S'adressant aux chrétiens de Thessalonique, Paul dit qu'ils ont reçu le témoignage de lui-même et de ses compagnons comme parole de Dieu, et non simplement comme la prédication ordinaire de prédicateurs ordinaires...
S'adressant aux chrétiens de Thessalonique, Paul dit qu'ils ont reçu le témoignage de lui-même et de ses compagnons comme parole de Dieu, et non simplement comme la prédication ordinaire de prédicateurs ordinaires. Bien sûr, tout prédicateur religieux parle de sa prédication comme de la parole de Dieu. Parfois cela implique la prédication d'un enseignement vrai, venant de Dieu et établi par Dieu; parfois le prédicateur prétend à une révélation directe qu'il reçoit, selon ses propres paroles, immédiatement de Dieu. Parmi les prédicateurs religieux, on rencontre réellement l'un et l'autre. Mais le témoignage du chrétien au sujet du Christ et du Royaume n'est pas une prédication religieuse.
Avant tout, c'est le témoignage de cette vie nouvelle, de la vie avec le Christ dans son Royaume, qui s'est ouverte au témoin. À certains égards, bien sûr, un tel témoignage rappelle cette forme de prédication religieuse où le prédicateur reçoit une certaine révélation directement de Dieu et la raconte aux autres, comme le faisaient, par exemple, les prophètes d'Israël, qui témoignaient de ce que Dieu leur révélait.
Une telle prédication peut aussi dépasser le cadre proprement religieux, le cadre d'un enseignement religieux: car la révélation vivante n'entre souvent dans aucun cadre religieux. Mais même un tel témoignage suppose seulement la nécessité de communiquer quelque chose aux auditeurs, de leur transmettre quelque chose d'important, qui peut changer leur vie spirituelle s'ils prennent en considération ce qui est dit et en tirent les conclusions appropriées.

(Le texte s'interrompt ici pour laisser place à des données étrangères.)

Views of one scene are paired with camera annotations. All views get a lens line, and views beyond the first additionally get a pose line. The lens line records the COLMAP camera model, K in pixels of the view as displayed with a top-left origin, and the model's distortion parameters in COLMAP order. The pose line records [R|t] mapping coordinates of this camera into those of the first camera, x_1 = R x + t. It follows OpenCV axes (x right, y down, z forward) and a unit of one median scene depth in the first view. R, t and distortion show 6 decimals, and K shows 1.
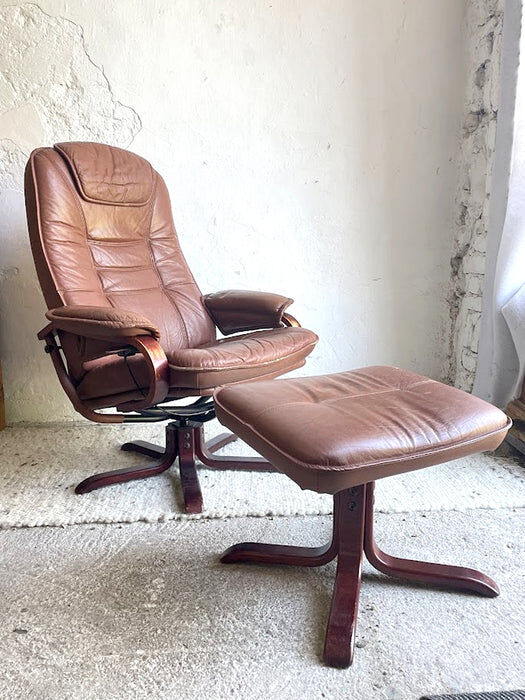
lens RADIAL K [[582.7, 0, 257.4], [0, 582.7, 356.6], [0, 0, 1]] dist [0.063502, -0.078199]
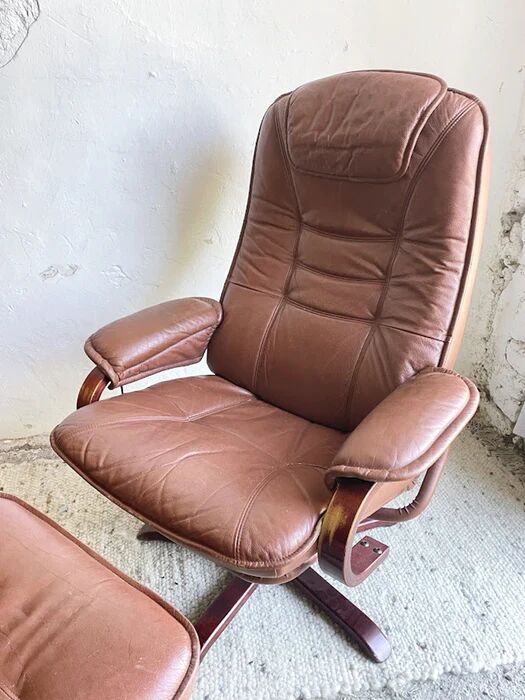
lens RADIAL K [[582.7, 0, 262.1], [0, 582.7, 346.0], [0, 0, 1]] dist [0.063502, -0.078199]
pose [[0.992440, -0.049725, 0.112203, -0.062688], [0.015806, 0.958415, 0.284938, -0.252182], [-0.121706, -0.281011, 0.951956, 0.337515]]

Cependant, les conclusions elles-mêmes et le changement de vie relèvent entièrement de la responsabilité de celui qui a entendu.
Comme Dieu l'a dit à l'un des grands prophètes d'Israël, Ézéchiel: témoigne auprès de chacun, car si tu ne témoignes pas au pécheur qu'il pèche devant Dieu, je te demanderai compte du péché qu'il a commis; mais si tu témoignes, je lui en demanderai compte à lui-même. Le témoignage est absolument important, mais chacun décide lui-même comment y répondre. Avec le Christ et avec le Royaume, il n'en va pas ainsi. Ici, le «savoir sur», le savoir théorique, le savoir «en principe» et «en général» ne donne rien. Le témoignage au sujet du Christ et du Royaume n'a de sens que lorsque l'homme accueille ce qui est dit précisément comme une révélation de Dieu, exigeant une réponse immédiate, ici et maintenant.

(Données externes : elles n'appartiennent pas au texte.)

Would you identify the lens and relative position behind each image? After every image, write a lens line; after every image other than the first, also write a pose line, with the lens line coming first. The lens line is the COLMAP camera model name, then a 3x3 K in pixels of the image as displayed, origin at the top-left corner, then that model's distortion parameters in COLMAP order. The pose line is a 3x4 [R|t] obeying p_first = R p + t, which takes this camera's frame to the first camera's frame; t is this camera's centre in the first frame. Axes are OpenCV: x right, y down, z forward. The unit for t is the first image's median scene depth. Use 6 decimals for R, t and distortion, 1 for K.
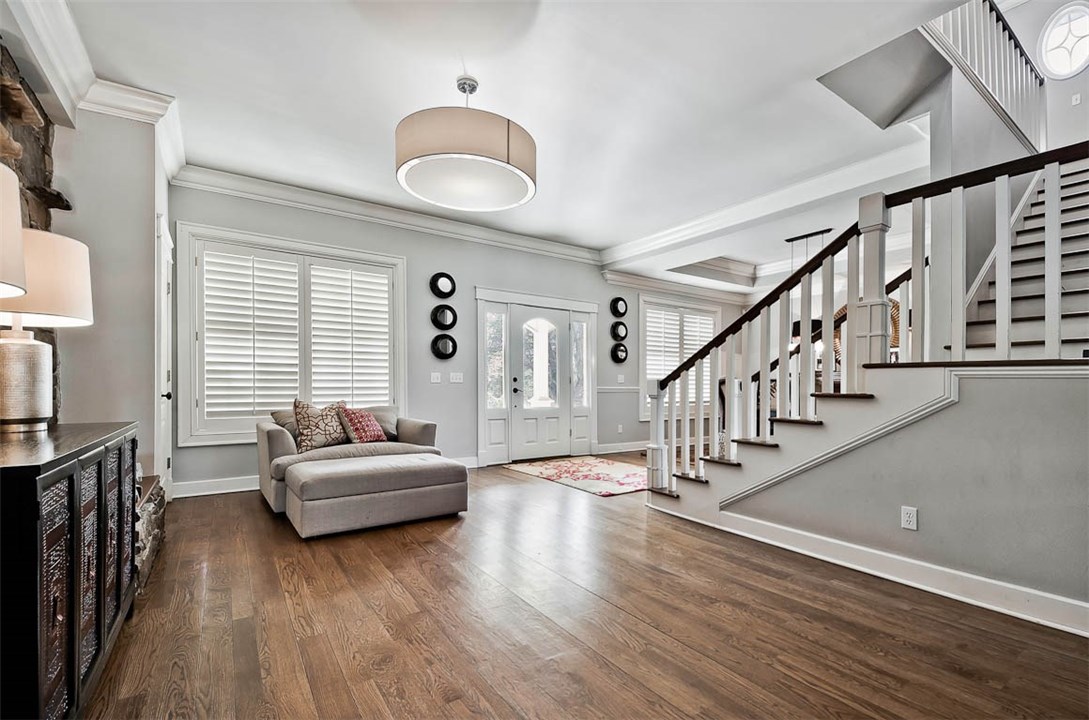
lens RADIAL K [[487.2, 0, 586.7], [0, 487.2, 379.1], [0, 0, 1]] dist [0.010347, -0.003205]
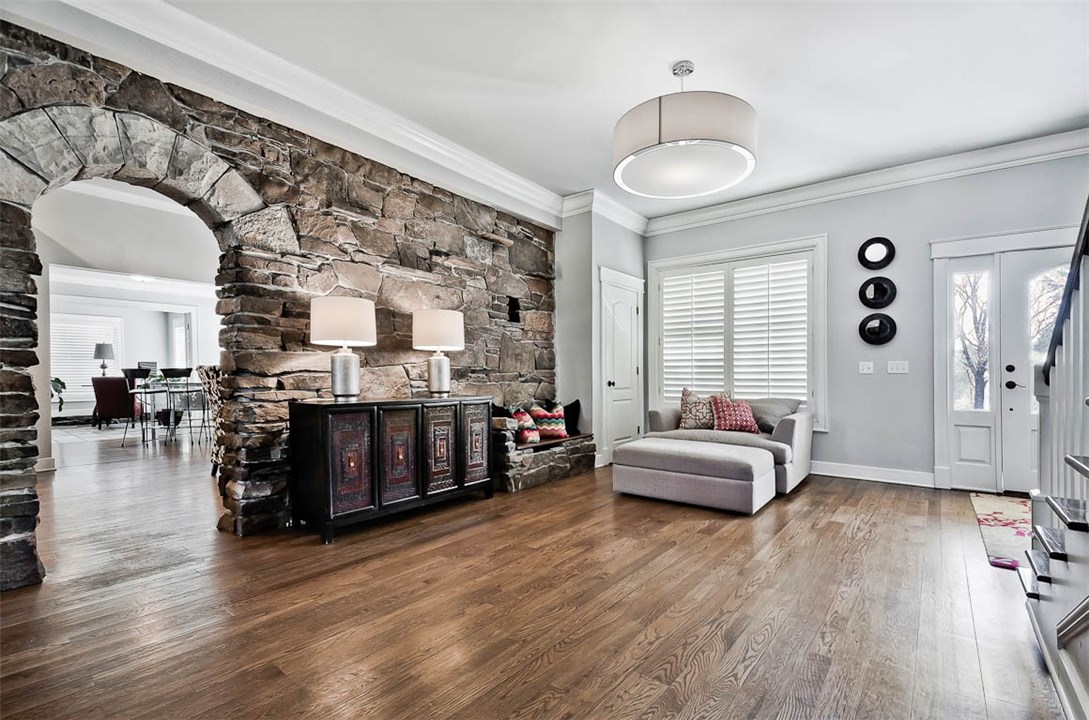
lens RADIAL K [[487.2, 0, 554.1], [0, 487.2, 385.5], [0, 0, 1]] dist [0.010347, -0.003205]
pose [[0.284025, 0.015672, -0.958689, 0.417030], [0.011683, 0.999736, 0.019805, 0.005704], [0.958746, -0.016825, 0.283766, 0.307832]]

Cela se comprend: car le véritable témoignage chrétien place toujours l'homme devant Dieu, en lui ouvrant la présence de Dieu. Une présence à laquelle on peut s'ouvrir ou que l'on peut rejeter. Le prophète raconte ce que Dieu veut transmettre par lui aux autres; le témoin du Christ ne fait que conduire l'homme au Christ, comme s'il le Lui présentait, puis laisse celui qu'il a présenté seul à seul avec Celui à qui il l'a présenté.

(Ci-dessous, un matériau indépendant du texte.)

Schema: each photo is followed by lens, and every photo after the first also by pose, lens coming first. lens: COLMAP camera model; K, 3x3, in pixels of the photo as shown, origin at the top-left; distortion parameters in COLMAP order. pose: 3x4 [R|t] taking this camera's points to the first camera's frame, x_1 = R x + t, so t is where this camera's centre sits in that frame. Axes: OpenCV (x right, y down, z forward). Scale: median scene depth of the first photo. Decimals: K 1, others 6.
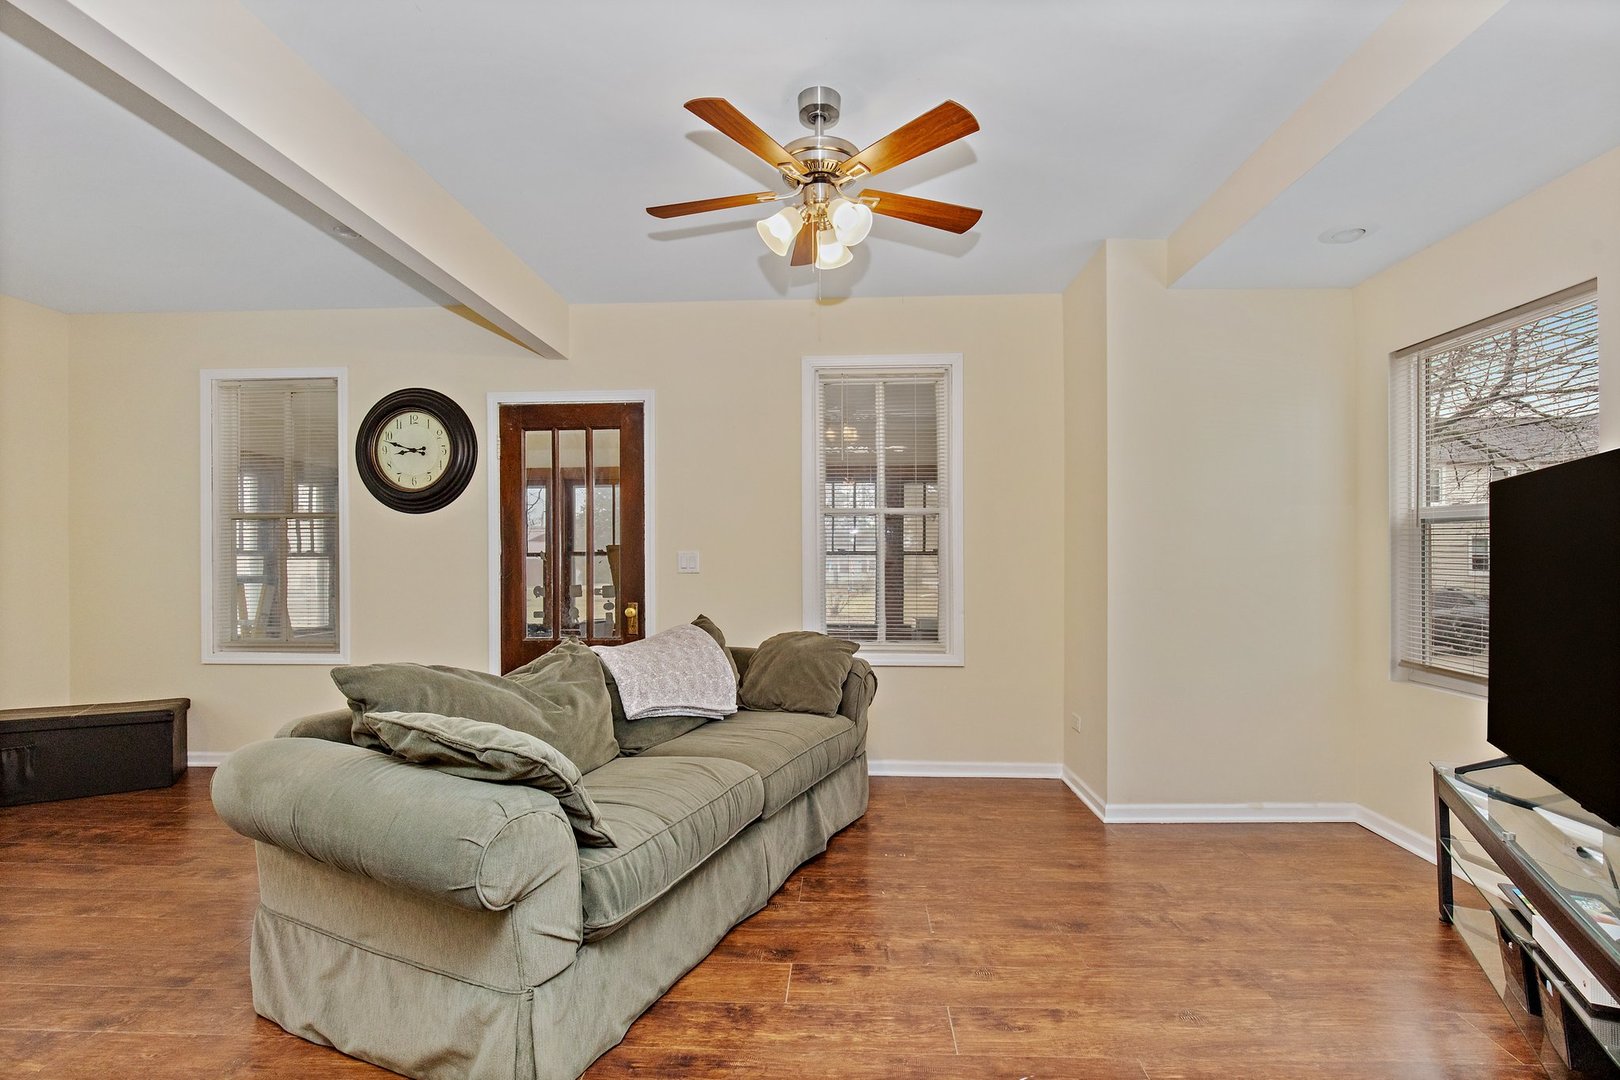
lens RADIAL K [[769.8, 0, 800.8], [0, 769.8, 550.2], [0, 0, 1]] dist [0.001470, -0.000373]
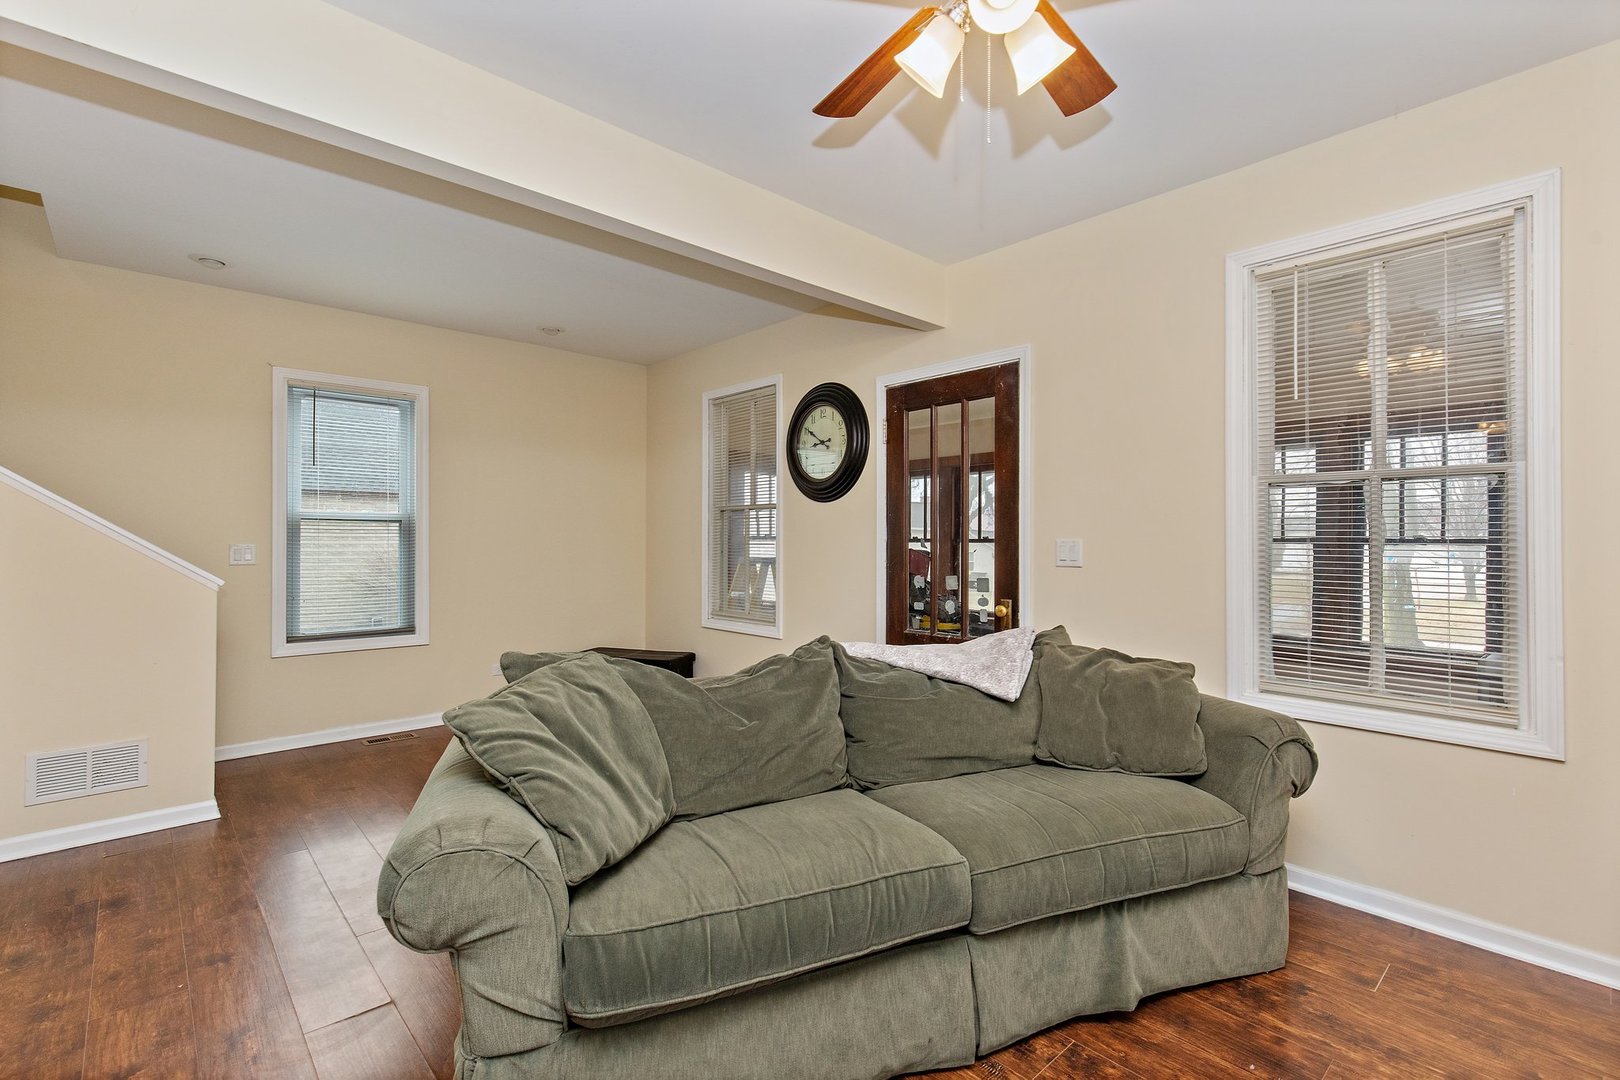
lens RADIAL K [[728.6, 0, 811.6], [0, 728.6, 531.6], [0, 0, 1]] dist [0.005085, 0.001017]
pose [[0.712886, -0.002379, -0.701276, 0.192259], [-0.000094, 0.999994, -0.003488, -0.003064], [0.701280, 0.002552, 0.712881, 0.275733]]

C'est alors que commence l'essentiel: la communion directe de l'homme avec le Christ, sans intermédiaires et sans traducteurs. L'expérience d'une telle communion est précisément l'expérience de la vie chrétienne proprement dite, qui ouvre à l'homme le Royaume et lui donne la possibilité, à son tour, de devenir témoin pour les autres. Un témoin qui conduira encore quelqu'un au Christ, puis se retirera de même, en lui donnant la possibilité de cette même rencontre personnelle avec le Christ qui lui a été accordée à lui-même.